Task directions >>
If a line in the entries below includes "שקיימים", pick it out and copy it.

Working data >>
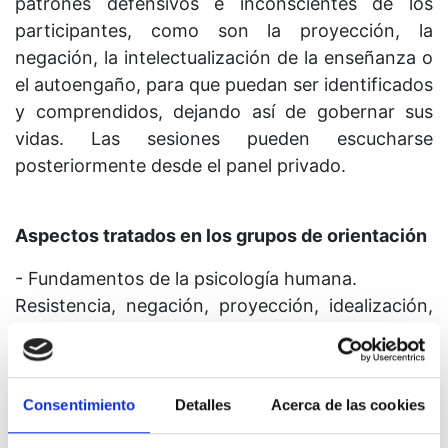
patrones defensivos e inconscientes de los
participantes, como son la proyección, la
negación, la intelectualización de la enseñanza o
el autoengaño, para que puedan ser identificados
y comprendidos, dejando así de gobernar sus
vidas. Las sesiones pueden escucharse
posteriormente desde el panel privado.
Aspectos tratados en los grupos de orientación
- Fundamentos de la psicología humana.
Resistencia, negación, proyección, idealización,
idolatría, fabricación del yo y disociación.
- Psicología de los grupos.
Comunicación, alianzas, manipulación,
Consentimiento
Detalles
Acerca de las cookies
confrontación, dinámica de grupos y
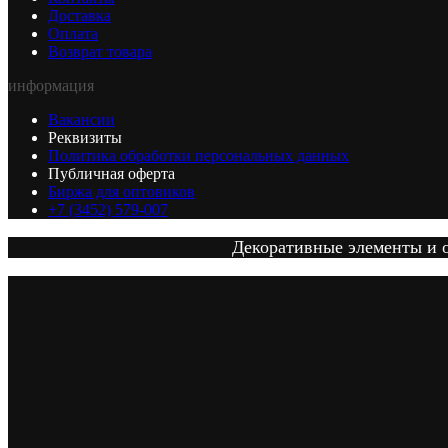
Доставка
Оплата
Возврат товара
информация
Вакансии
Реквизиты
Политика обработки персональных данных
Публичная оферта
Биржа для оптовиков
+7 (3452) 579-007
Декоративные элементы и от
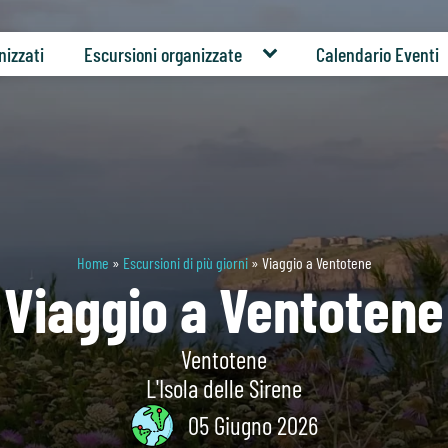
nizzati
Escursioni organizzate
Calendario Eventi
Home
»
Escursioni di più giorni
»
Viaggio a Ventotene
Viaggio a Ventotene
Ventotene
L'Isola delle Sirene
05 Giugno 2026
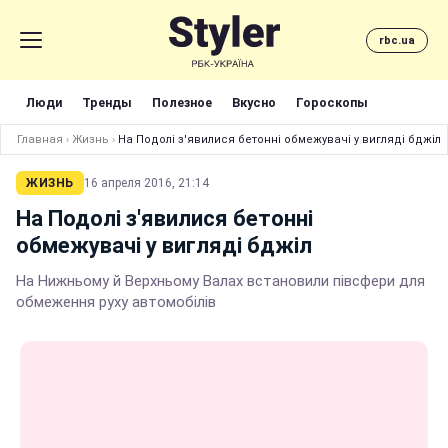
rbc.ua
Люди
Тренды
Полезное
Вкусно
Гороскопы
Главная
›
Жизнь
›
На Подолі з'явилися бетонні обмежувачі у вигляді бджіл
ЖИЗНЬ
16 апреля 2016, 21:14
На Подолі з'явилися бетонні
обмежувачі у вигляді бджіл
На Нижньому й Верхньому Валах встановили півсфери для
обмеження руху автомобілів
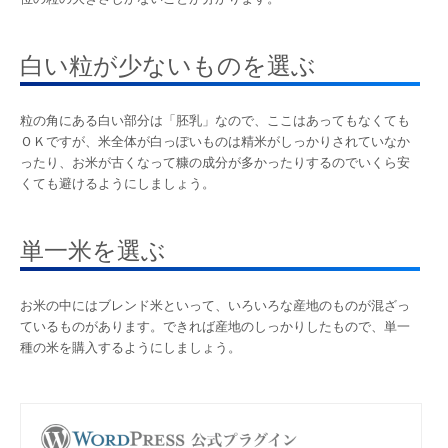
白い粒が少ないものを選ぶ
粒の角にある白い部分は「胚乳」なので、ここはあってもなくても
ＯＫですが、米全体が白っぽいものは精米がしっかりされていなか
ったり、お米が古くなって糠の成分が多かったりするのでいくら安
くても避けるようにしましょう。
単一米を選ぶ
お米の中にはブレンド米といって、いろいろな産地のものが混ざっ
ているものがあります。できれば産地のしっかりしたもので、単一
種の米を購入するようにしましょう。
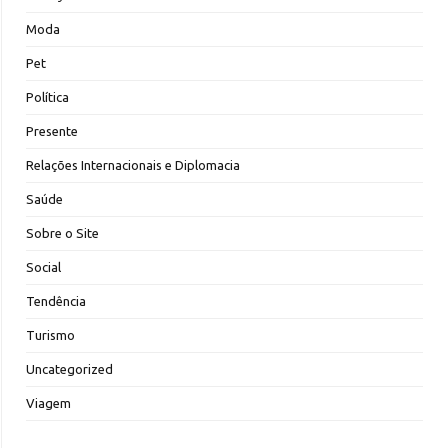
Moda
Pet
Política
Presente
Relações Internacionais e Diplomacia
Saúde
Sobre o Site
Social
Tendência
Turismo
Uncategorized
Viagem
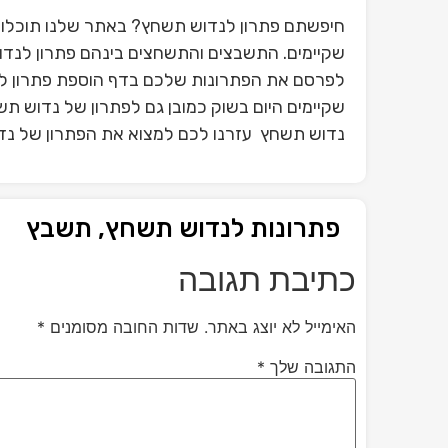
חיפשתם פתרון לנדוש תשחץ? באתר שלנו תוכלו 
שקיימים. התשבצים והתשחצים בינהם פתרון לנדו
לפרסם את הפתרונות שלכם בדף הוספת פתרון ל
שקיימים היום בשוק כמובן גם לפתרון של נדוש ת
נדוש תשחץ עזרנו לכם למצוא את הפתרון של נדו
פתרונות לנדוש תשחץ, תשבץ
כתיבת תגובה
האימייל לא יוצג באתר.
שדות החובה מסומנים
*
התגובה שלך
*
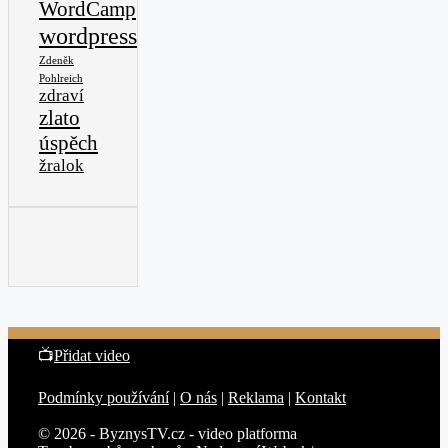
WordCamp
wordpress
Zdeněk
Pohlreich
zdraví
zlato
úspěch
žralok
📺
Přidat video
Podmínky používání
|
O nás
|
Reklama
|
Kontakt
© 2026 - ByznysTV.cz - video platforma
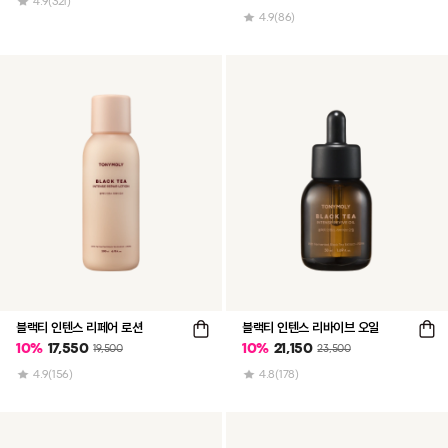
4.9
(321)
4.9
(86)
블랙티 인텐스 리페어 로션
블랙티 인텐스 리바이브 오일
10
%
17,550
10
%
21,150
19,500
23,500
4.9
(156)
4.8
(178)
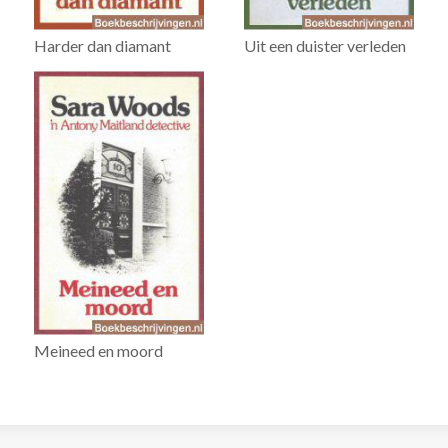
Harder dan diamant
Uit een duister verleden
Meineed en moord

Response to this exercise >>
שקיימים. התשבצים והתשחצים בינהם פתרון לנדו
שקיימים היום בשוק כמובן גם לפתרון של נדוש ת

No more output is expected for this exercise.